Le principe de la théonomie en opposition à l’autonomie est particulièrement illustré dans la Bible par la désobéissance d’Adam et Eve dans le Paradis : manger de l’arbre de la connaissance du bien et du mal était en quelque sorte, l’expression d’une revendication d’autonomie par rapport à Dieu et à sa Loi.

La connaissance du bien et du mal, le fait de déterminer la nature même du bien et d’en fixer les limites n’appartiennent qu’à Dieu seul.

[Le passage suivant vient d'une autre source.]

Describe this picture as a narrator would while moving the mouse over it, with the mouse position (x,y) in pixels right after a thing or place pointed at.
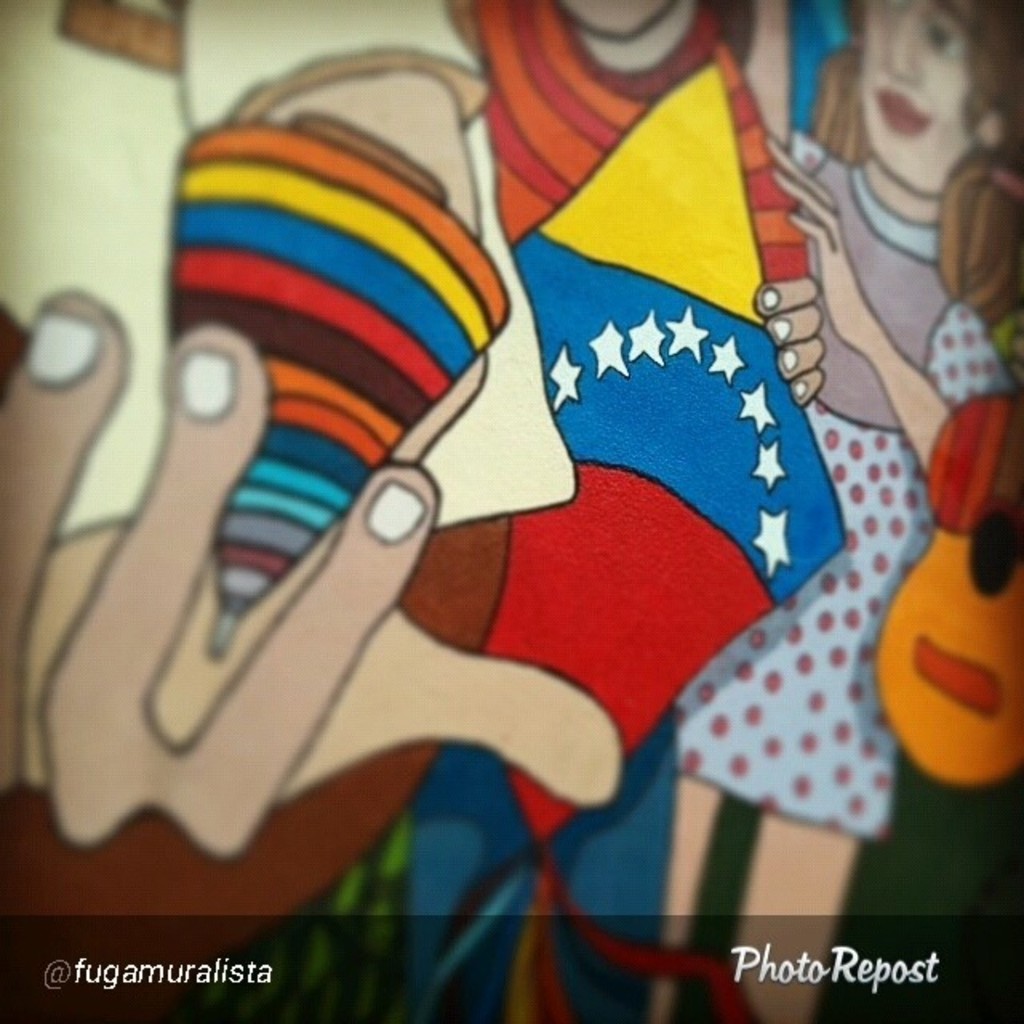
In this image I can see few cartoon toys (675,220) in different color. At the bottom (854,984) I can see something is written on the image.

La créature est appelée à vivre et à s’épanouir dans ce cadre posé par Dieu, dans la reconnaissance de la souveraineté absolue de Dieu dans l’Alliance, et de la dépendance filiale dans laquelle Dieu nous a placés.

 

Conclusion

Alors en conclusion je dirai ceci.

Face aux dérives que constituent l’antinomisme ou, à l’opposé, le légalisme, la Bible nous exhorte à trouver notre plaisir, notre bonheur dans la Loi de Dieu.

La Loi de Dieu qui constitue l’autre versant de l’Evangile, et sans laquelle le Salut serait dépouillé de toute signification.

L’Evangile et la Loi sont comme l’avers et l’envers d’une médaille : ils constituent tous deux les deux facettes de l’Alliance éternelle.

Tous deux doivent être l’objet de notre reconnaissance et de notre amour.

Le Salut de Dieu s’exprime dans son Evangile et dans sa Loi, sa Loi qui est source de vie, et dont l’obéissance ou la désobéissance conditionnent l’avenir de notre monde : bénédiction ou malediction.

" J'en prends aujourd'hui à témoin contre vous le ciel et la terre :

j'ai mis devant toi la vie et la mort, la bénédiction et la malédiction.

Choisis la vie, afin que tu vives, toi et ta postérité,

pour aimer l'Eternel, ton Dieu, pour obéir à sa voix, et pour t'attacher à lui :

car de cela dépendent ta vie et la prolongation de tes jours... "

(Deutéronome 30.19s)

Amen !



[1] J.-M. Berthoud, p. 43, note 11.

[2] J.-M. Berthoud, p. 120.

[3] Marcion : The Oxford Dictionary of the Church, O.U.P., Oxford, 1966, p. 854, cite dans J.-M. Berthoud, p. 1007.

[4] Cité dans J.-M. Berthoud, p. 109.

[5] Rushdoony, cité par P. Courthial, p. 225.